Repeat the material exactly, leaving no line out.
──────────
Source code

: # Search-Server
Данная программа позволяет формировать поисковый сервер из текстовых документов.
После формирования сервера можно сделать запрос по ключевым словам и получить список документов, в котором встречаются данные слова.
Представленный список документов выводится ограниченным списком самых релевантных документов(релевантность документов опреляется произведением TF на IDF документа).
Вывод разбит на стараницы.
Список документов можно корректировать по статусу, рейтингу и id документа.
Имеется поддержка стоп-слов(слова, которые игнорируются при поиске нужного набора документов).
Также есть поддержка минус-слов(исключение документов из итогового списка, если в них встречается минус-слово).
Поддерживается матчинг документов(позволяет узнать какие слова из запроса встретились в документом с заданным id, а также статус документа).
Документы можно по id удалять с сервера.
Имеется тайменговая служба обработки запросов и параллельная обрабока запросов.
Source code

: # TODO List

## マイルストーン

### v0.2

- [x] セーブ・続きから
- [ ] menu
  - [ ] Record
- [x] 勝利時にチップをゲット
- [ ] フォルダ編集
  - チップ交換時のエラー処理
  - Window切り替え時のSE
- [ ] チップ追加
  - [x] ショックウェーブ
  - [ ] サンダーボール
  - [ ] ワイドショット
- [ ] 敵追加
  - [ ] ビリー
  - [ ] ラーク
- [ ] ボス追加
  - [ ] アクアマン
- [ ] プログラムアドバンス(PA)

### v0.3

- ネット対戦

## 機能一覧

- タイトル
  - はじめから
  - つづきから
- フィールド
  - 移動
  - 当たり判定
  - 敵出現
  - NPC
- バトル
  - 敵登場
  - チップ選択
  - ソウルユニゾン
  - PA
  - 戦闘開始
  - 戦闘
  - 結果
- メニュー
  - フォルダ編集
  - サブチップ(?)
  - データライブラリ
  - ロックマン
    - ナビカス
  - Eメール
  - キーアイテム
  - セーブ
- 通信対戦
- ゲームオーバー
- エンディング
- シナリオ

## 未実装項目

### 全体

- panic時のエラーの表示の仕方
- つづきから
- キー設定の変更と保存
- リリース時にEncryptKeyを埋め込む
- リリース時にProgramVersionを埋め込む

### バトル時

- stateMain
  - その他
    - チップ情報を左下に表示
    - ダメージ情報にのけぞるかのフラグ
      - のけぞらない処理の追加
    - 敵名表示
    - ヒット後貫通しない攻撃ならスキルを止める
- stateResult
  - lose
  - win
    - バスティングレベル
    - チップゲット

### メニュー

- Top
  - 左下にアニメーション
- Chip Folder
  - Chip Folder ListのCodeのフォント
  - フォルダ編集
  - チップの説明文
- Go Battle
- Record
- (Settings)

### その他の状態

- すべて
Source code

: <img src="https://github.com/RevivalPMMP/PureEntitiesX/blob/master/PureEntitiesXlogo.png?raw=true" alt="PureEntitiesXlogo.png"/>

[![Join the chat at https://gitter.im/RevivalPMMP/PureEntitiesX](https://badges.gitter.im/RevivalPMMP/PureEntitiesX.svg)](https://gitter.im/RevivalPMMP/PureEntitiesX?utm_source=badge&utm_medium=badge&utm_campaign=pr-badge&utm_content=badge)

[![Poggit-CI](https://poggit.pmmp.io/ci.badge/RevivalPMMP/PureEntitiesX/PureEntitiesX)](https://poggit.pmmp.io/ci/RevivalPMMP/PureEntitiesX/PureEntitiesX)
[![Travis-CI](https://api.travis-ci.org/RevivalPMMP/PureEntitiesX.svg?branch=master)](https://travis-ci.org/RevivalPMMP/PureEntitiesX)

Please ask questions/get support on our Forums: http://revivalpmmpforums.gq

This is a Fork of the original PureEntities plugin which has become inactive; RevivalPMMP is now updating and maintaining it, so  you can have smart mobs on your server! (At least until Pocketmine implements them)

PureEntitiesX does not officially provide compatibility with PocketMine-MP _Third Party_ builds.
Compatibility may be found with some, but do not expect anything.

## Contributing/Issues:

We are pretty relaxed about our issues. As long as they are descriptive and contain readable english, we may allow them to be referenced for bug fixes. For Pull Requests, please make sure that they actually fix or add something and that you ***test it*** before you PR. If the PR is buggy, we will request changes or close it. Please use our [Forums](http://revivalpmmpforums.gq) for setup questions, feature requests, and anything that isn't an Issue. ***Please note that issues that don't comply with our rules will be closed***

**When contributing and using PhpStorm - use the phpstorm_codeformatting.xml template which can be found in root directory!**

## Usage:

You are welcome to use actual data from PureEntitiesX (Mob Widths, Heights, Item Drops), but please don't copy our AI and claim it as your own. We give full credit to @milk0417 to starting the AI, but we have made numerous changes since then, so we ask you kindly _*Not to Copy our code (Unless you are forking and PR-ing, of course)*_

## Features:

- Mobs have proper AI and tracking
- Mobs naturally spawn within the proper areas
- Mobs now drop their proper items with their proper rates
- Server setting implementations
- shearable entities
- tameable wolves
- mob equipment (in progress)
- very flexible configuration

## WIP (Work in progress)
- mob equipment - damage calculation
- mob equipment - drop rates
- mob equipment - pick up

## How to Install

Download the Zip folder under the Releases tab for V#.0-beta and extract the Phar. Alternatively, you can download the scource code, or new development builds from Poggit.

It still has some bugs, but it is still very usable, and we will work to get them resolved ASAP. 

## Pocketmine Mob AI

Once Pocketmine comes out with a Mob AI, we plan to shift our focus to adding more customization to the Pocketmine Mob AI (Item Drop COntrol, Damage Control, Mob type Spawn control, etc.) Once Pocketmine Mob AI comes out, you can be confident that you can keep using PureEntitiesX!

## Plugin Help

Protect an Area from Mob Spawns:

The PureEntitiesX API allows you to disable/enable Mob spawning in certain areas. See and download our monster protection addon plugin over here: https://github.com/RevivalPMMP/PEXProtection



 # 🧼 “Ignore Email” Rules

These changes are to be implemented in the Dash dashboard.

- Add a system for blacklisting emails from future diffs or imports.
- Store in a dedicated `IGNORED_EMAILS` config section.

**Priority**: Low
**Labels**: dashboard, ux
──────────
Result of the task:
Source code

: # Search-Server
Данная программа позволяет формировать поисковый сервер из текстовых документов.
После формирования сервера можно сделать запрос по ключевым словам и получить список документов, в котором встречаются данные слова.
Представленный список документов выводится ограниченным списком самых релевантных документов(релевантность документов опреляется произведением TF на IDF документа).
Вывод разбит на стараницы.
Список документов можно корректировать по статусу, рейтингу и id документа.
Имеется поддержка стоп-слов(слова, которые игнорируются при поиске нужного набора документов).
Также есть поддержка минус-слов(исключение документов из итогового списка, если в них встречается минус-слово).
Поддерживается матчинг документов(позволяет узнать какие слова из запроса встретились в документом с заданным id, а также статус документа).
Документы можно по id удалять с сервера.
Имеется тайменговая служба обработки запросов и параллельная обрабока запросов.
Source code

: # TODO List

## マイルストーン

### v0.2

- [x] セーブ・続きから
- [ ] menu
  - [ ] Record
- [x] 勝利時にチップをゲット
- [ ] フォルダ編集
  - チップ交換時のエラー処理
  - Window切り替え時のSE
- [ ] チップ追加
  - [x] ショックウェーブ
  - [ ] サンダーボール
  - [ ] ワイドショット
- [ ] 敵追加
  - [ ] ビリー
  - [ ] ラーク
- [ ] ボス追加
  - [ ] アクアマン
- [ ] プログラムアドバンス(PA)

### v0.3

- ネット対戦

## 機能一覧

- タイトル
  - はじめから
  - つづきから
- フィールド
  - 移動
  - 当たり判定
  - 敵出現
  - NPC
- バトル
  - 敵登場
  - チップ選択
  - ソウルユニゾン
  - PA
  - 戦闘開始
  - 戦闘
  - 結果
- メニュー
  - フォルダ編集
  - サブチップ(?)
  - データライブラリ
  - ロックマン
    - ナビカス
  - Eメール
  - キーアイテム
  - セーブ
- 通信対戦
- ゲームオーバー
- エンディング
- シナリオ

## 未実装項目

### 全体

- panic時のエラーの表示の仕方
- つづきから
- キー設定の変更と保存
- リリース時にEncryptKeyを埋め込む
- リリース時にProgramVersionを埋め込む

### バトル時

- stateMain
  - その他
    - チップ情報を左下に表示
    - ダメージ情報にのけぞるかのフラグ
      - のけぞらない処理の追加
    - 敵名表示
    - ヒット後貫通しない攻撃ならスキルを止める
- stateResult
  - lose
  - win
    - バスティングレベル
    - チップゲット

### メニュー

- Top
  - 左下にアニメーション
- Chip Folder
  - Chip Folder ListのCodeのフォント
  - フォルダ編集
  - チップの説明文
- Go Battle
- Record
- (Settings)

### その他の状態

- すべて
Source code

: <img src="https://github.com/RevivalPMMP/PureEntitiesX/blob/master/PureEntitiesXlogo.png?raw=true" alt="PureEntitiesXlogo.png"/>

[![Join the chat at https://gitter.im/RevivalPMMP/PureEntitiesX](https://badges.gitter.im/RevivalPMMP/PureEntitiesX.svg)](https://gitter.im/RevivalPMMP/PureEntitiesX?utm_source=badge&utm_medium=badge&utm_campaign=pr-badge&utm_content=badge)

[![Poggit-CI](https://poggit.pmmp.io/ci.badge/RevivalPMMP/PureEntitiesX/PureEntitiesX)](https://poggit.pmmp.io/ci/RevivalPMMP/PureEntitiesX/PureEntitiesX)
[![Travis-CI](https://api.travis-ci.org/RevivalPMMP/PureEntitiesX.svg?branch=master)](https://travis-ci.org/RevivalPMMP/PureEntitiesX)

Please ask questions/get support on our Forums: http://revivalpmmpforums.gq

This is a Fork of the original PureEntities plugin which has become inactive; RevivalPMMP is now updating and maintaining it, so  you can have smart mobs on your server! (At least until Pocketmine implements them)

PureEntitiesX does not officially provide compatibility with PocketMine-MP _Third Party_ builds.
Compatibility may be found with some, but do not expect anything.

## Contributing/Issues:

We are pretty relaxed about our issues. As long as they are descriptive and contain readable english, we may allow them to be referenced for bug fixes. For Pull Requests, please make sure that they actually fix or add something and that you ***test it*** before you PR. If the PR is buggy, we will request changes or close it. Please use our [Forums](http://revivalpmmpforums.gq) for setup questions, feature requests, and anything that isn't an Issue. ***Please note that issues that don't comply with our rules will be closed***

**When contributing and using PhpStorm - use the phpstorm_codeformatting.xml template which can be found in root directory!**

## Usage:

You are welcome to use actual data from PureEntitiesX (Mob Widths, Heights, Item Drops), but please don't copy our AI and claim it as your own. We give full credit to @milk0417 to starting the AI, but we have made numerous changes since then, so we ask you kindly _*Not to Copy our code (Unless you are forking and PR-ing, of course)*_

## Features:

- Mobs have proper AI and tracking
- Mobs naturally spawn within the proper areas
- Mobs now drop their proper items with their proper rates
- Server setting implementations
- shearable entities
- tameable wolves
- mob equipment (in progress)
- very flexible configuration

## WIP (Work in progress)
- mob equipment - damage calculation
- mob equipment - drop rates
- mob equipment - pick up

## How to Install

Download the Zip folder under the Releases tab for V#.0-beta and extract the Phar. Alternatively, you can download the scource code, or new development builds from Poggit.

It still has some bugs, but it is still very usable, and we will work to get them resolved ASAP. 

## Pocketmine Mob AI

Once Pocketmine comes out with a Mob AI, we plan to shift our focus to adding more customization to the Pocketmine Mob AI (Item Drop COntrol, Damage Control, Mob type Spawn control, etc.) Once Pocketmine Mob AI comes out, you can be confident that you can keep using PureEntitiesX!

## Plugin Help

Protect an Area from Mob Spawns:

The PureEntitiesX API allows you to disable/enable Mob spawning in certain areas. See and download our monster protection addon plugin over here: https://github.com/RevivalPMMP/PEXProtection



 # 🧼 “Ignore Email” Rules

These changes are to be implemented in the Dash dashboard.

- Add a system for blacklisting emails from future diffs or imports.
- Store in a dedicated `IGNORED_EMAILS` config section.

**Priority**: Low
**Labels**: dashboard, ux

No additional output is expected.